In its instructions the court referred to the acts and knowledge of officers and employees as constituting the acts and knowledge of the defendant, and then stated, "Now, at that point I want to say to you that that means officers or employes other than those drivers."
The defendant assigns as error the refusal of the trial court to give two of its requested instructions. The first was to the effect that defendant should be acquitted if a driver reasonably believed that he prepared his logs as required by the I.C.C. Defendant admits that this subject was covered by the court's instructions, but contends that the instructions were arranged so that the jury could not understand the effect of them. In examining the instructions we do not find them ambiguous or misleading as to this subject. The jury was quite carefully instructed that to convict the defendant it must find that the drivers knowingly and wilfully made false logs.
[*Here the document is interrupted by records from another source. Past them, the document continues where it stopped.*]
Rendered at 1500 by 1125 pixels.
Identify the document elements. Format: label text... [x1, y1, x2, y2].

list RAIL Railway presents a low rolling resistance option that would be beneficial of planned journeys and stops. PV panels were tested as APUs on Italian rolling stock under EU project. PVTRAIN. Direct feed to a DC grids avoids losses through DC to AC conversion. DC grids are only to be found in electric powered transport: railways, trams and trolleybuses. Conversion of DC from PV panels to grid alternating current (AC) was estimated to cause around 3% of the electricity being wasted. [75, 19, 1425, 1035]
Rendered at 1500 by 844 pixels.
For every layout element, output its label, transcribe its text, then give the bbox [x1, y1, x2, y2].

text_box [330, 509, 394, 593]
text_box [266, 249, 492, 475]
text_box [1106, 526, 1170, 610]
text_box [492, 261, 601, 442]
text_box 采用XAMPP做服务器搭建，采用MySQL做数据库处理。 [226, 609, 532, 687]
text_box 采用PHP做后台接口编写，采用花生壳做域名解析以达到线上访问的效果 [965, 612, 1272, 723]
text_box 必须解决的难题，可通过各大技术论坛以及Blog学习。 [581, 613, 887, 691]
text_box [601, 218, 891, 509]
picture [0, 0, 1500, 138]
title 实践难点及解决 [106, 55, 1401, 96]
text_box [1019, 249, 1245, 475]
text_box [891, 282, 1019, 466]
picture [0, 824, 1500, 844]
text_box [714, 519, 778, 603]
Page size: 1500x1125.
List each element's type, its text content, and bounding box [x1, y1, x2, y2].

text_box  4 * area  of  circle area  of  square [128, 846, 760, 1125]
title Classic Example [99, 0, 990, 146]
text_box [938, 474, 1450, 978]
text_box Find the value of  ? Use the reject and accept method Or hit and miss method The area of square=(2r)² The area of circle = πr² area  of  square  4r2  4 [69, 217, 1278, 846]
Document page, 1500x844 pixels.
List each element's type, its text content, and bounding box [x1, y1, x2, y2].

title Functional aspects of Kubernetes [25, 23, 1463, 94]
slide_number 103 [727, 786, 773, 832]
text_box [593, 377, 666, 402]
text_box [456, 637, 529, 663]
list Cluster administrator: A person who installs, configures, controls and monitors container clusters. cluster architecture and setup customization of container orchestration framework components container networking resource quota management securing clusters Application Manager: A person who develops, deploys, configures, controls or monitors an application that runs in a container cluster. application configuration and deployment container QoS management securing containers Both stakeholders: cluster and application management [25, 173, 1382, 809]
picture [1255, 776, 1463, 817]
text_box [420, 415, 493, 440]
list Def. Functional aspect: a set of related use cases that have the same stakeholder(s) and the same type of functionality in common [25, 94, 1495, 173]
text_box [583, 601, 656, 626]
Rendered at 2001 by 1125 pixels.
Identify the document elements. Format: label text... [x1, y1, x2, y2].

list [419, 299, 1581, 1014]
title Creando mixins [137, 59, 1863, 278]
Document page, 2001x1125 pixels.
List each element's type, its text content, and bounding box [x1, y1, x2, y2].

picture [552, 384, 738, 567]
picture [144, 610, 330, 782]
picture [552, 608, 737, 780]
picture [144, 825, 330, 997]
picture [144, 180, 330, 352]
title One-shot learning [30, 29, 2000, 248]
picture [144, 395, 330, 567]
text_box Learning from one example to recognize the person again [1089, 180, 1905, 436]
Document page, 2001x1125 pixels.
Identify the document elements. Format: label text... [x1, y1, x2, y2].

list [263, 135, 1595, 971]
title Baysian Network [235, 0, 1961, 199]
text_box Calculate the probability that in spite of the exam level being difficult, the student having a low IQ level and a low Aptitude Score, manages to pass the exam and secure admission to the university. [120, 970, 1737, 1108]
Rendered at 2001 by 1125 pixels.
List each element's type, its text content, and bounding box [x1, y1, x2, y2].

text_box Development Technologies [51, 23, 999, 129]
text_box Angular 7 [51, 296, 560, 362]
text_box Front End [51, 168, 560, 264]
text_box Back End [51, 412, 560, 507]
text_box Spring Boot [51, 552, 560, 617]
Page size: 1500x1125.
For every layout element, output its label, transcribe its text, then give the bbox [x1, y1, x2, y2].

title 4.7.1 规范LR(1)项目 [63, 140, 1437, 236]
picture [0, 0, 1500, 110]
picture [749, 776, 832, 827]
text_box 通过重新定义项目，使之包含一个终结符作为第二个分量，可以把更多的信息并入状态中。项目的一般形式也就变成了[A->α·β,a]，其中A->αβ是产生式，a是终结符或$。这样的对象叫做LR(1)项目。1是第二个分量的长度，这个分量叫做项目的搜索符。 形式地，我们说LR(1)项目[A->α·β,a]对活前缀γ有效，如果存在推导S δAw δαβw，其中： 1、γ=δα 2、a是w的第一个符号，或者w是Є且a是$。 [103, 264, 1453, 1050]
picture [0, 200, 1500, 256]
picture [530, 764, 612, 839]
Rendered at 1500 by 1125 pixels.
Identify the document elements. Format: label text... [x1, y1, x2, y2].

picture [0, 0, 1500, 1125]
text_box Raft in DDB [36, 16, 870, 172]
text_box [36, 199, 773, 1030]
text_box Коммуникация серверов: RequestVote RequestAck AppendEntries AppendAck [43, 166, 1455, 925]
The other refused instruction requested that the jury be charged that if the evidence established that one officer or agent of the defendant had in his possession an I.C.C. driver's log for a certain day, and that another had in his possession the trip report for the same day, the jury must acquit the defendant unless it found from the evidence that one of these persons or some other officer or agent of the defendant knew the contents of both documents and knew that the I.C.C. log was false and that an officer or agent of the defendant had aided or abetted in the falsification of the logs. We held to the contrary in the former decision.
Defendant filed a motion requesting the trial judge to disqualify himself in the case and bring in another judge for the trial. In support of this motion, an affidavit of bias and prejudice was attached pursuant to 28 U.S.C.A. § 144. The affidavit was replete with conclusions that the trial judge was prejudiced against the defendant, but there were no facts set forth to support those conclusions. The defendant relied upon excerpts from the testimony at the first trial, including remarks of the judge during the trial and subsequent proceedings, which were attached to the affidavit as an exhibit.
To warrant disqualification of a judge, the affidavit must contain more than mere conclusions on the part of the pleader. Facts must be pleaded which show that there exists personal bias and prejudice on the part of the trial judge. The remarks of the judge relied upon were criticisms directed toward the conduct of certain witnesses who testified on behalf of the defendant at the first trial. While some of these remarks may have been unfortunate they were not in themselves sufficient to show bias or prejudice against the defendant. The allegations are not unlike those in Scott v. Beams, 10 Cir., 122 F.2d 777, certiorari denied 315 U.S. 809, 62 S.Ct. 795, 86 L.Ed. 1209.
Judgment is affirmed.
I concur in the affirmation of the judgment of conviction on Count IX. With respect to the judgments of conviction on Counts VII and X, I concur only because I feel bound by the decision of this court on the former appeal in this case.